Swap "developed" for "processed" throughout the listing, keeping every other word unchanged, and omit the pictures from your answer.

------ DATA SHOWN

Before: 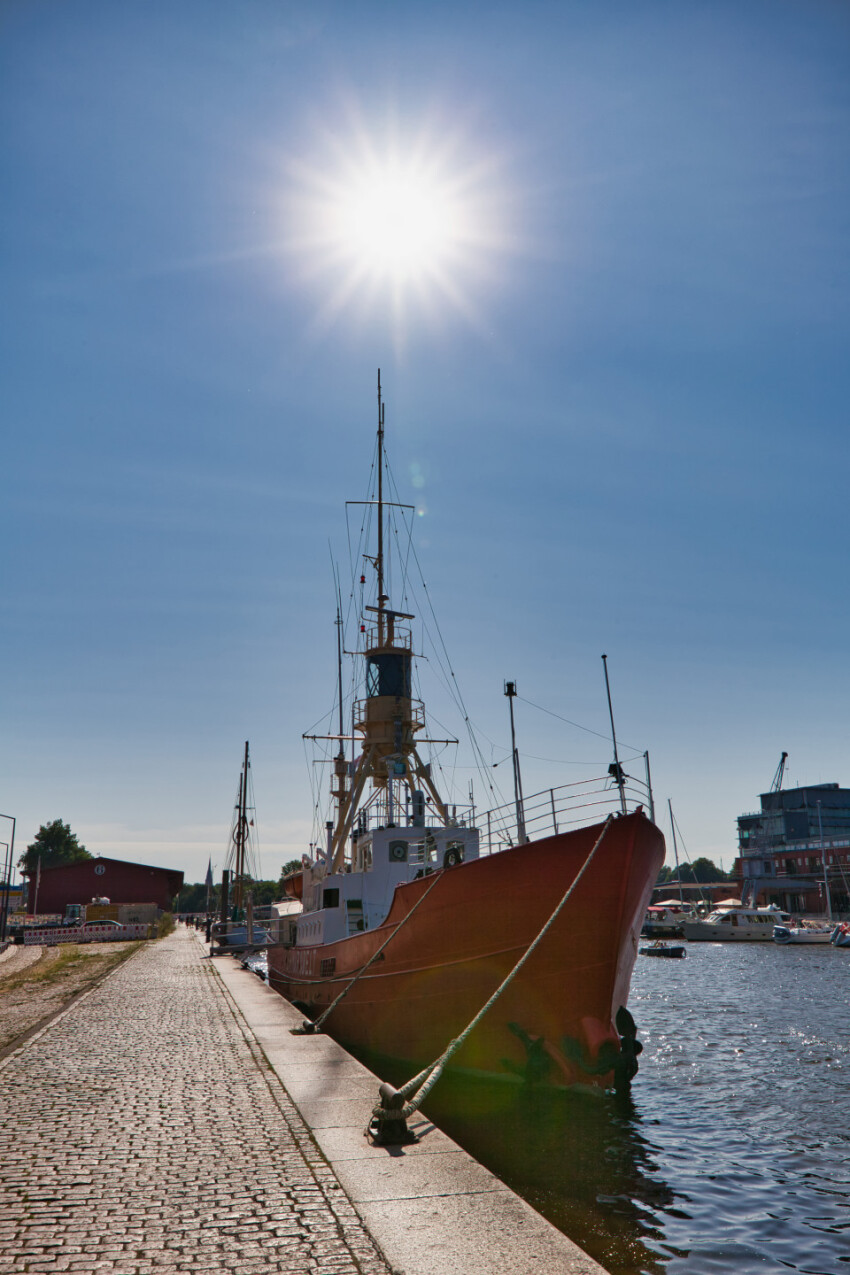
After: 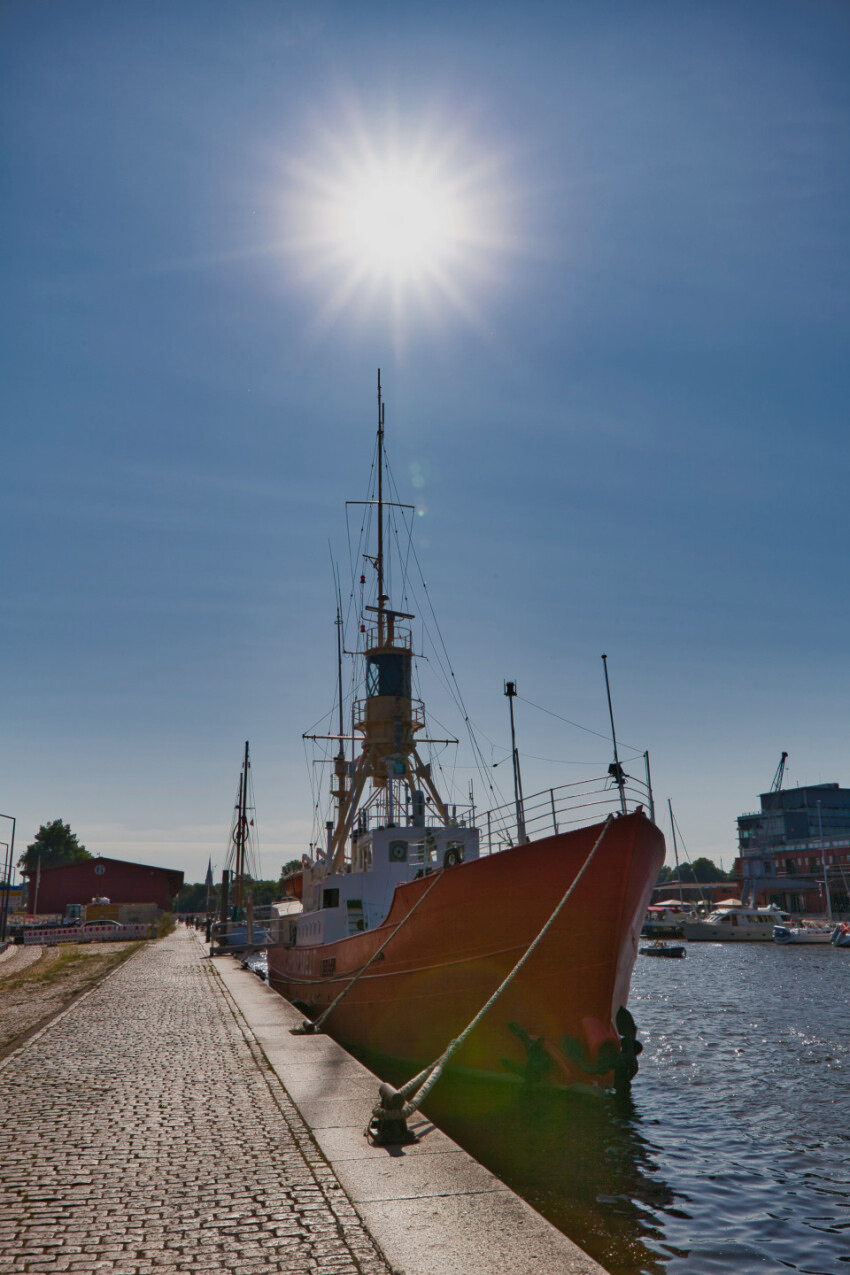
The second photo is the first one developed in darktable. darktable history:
tone equalizer: -8 EV 0.247 EV, -7 EV 0.382 EV, -6 EV 0.387 EV, -5 EV 0.249 EV, -3 EV -0.249 EV, -2 EV -0.444 EV, -1 EV -0.417 EV, +0 EV -0.265 EV
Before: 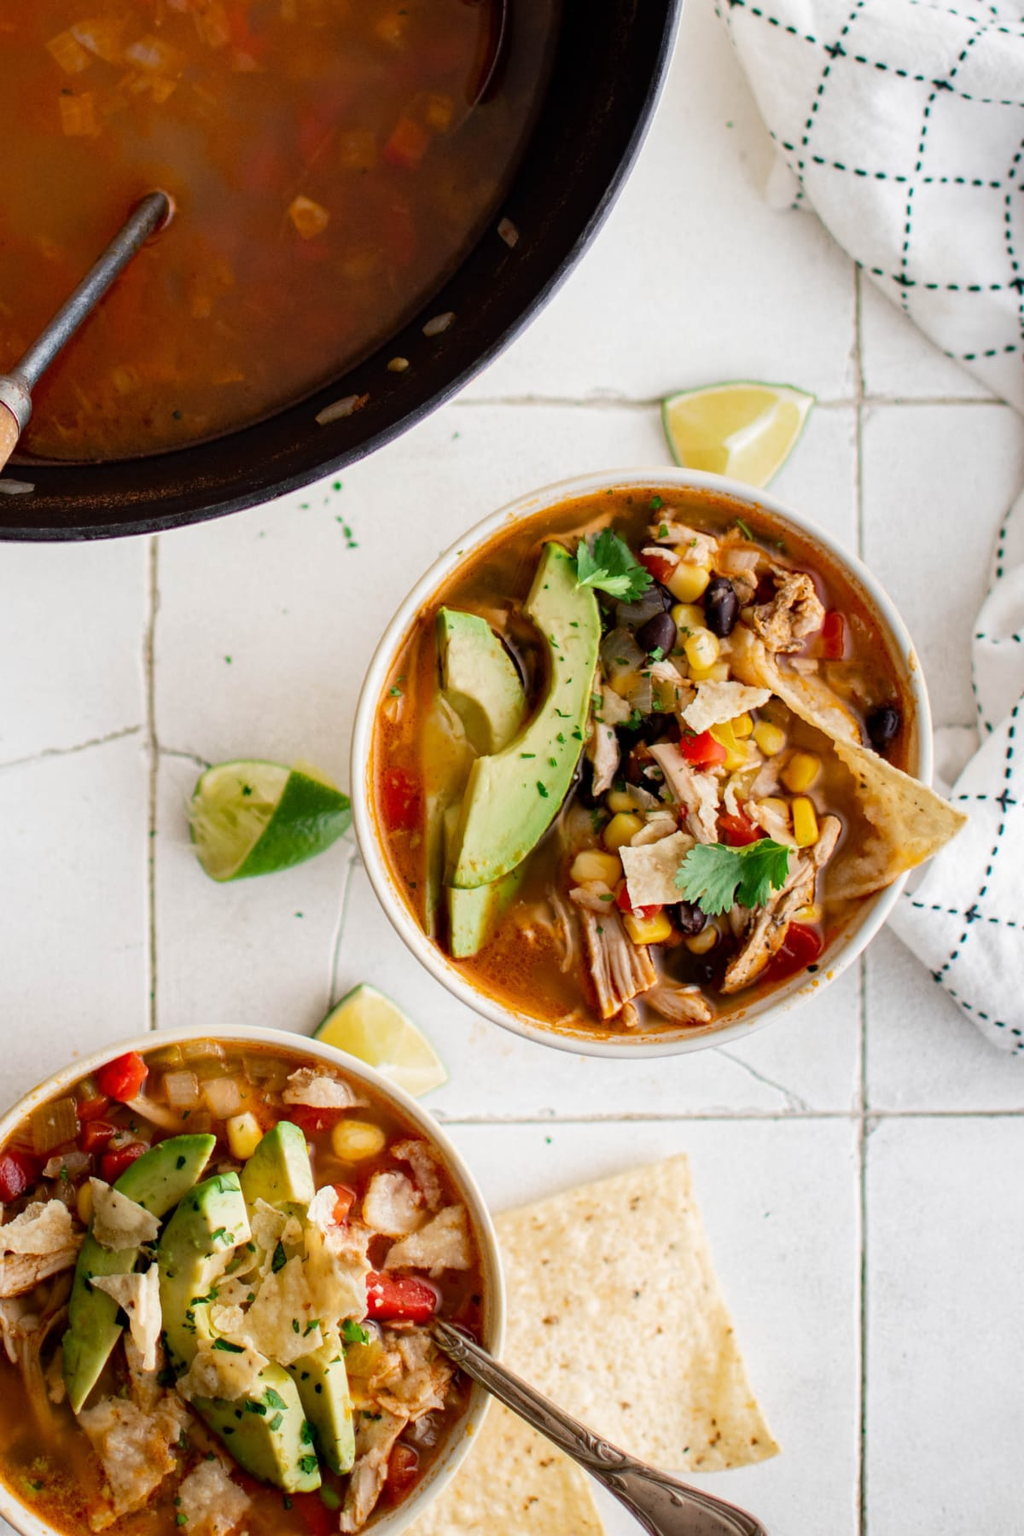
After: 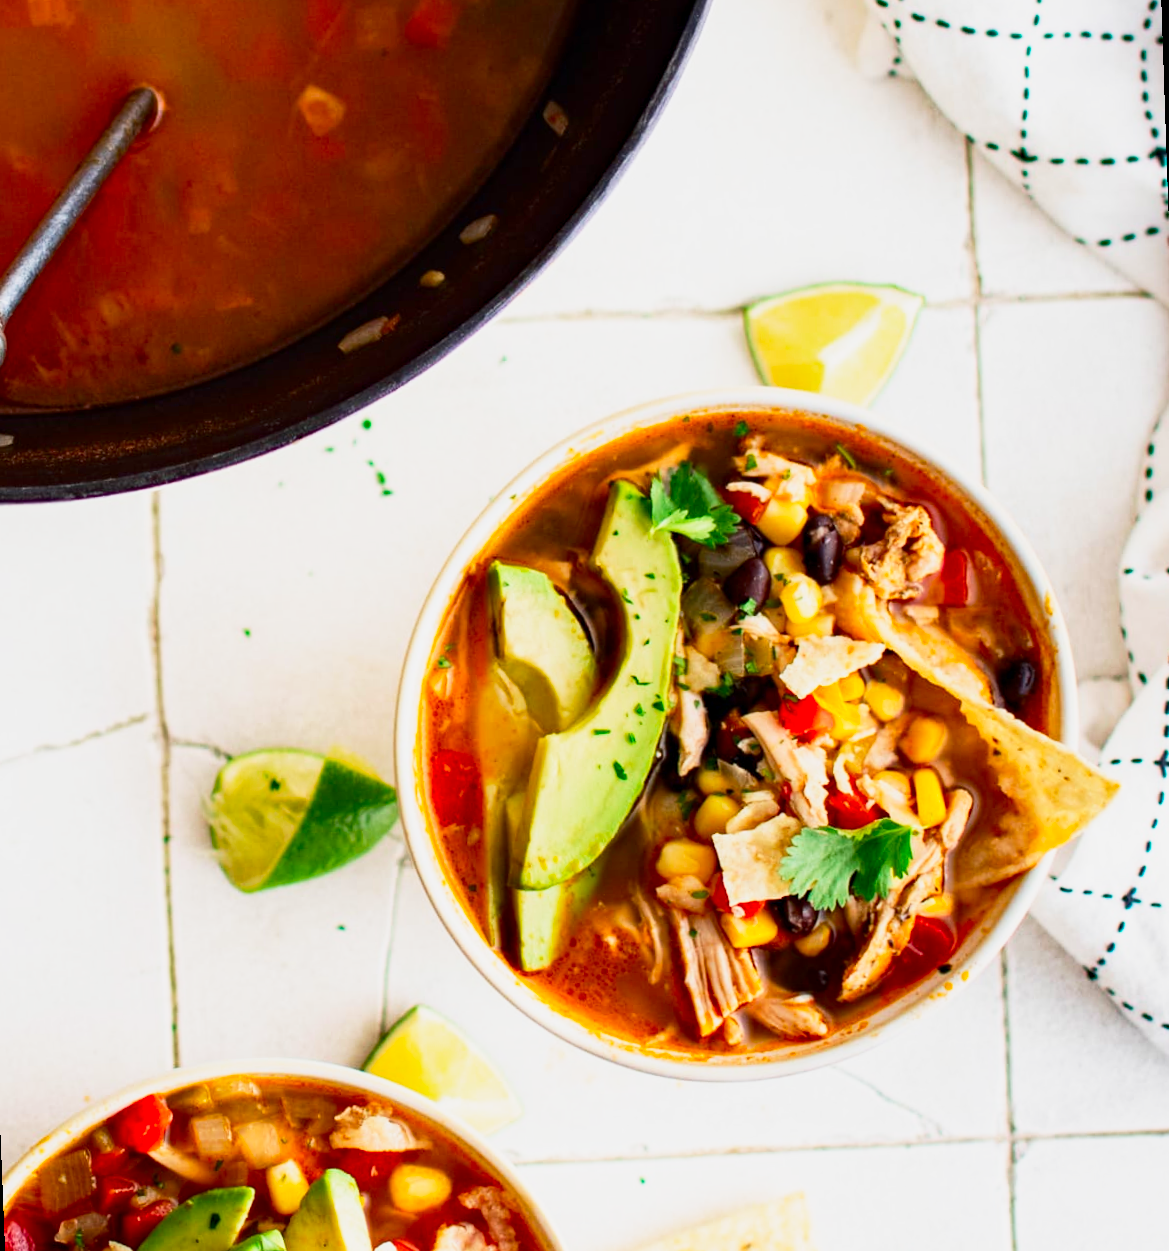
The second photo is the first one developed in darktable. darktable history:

------------

> _EXERCISE ANSWER_:
Before: 
After: 
The second photo is the first one processed in darktable. darktable history:
tone equalizer: -8 EV 0.247 EV, -7 EV 0.382 EV, -6 EV 0.387 EV, -5 EV 0.249 EV, -3 EV -0.249 EV, -2 EV -0.444 EV, -1 EV -0.417 EV, +0 EV -0.265 EV
Before: 
After: 
The second photo is the first one processed in darktable. darktable history:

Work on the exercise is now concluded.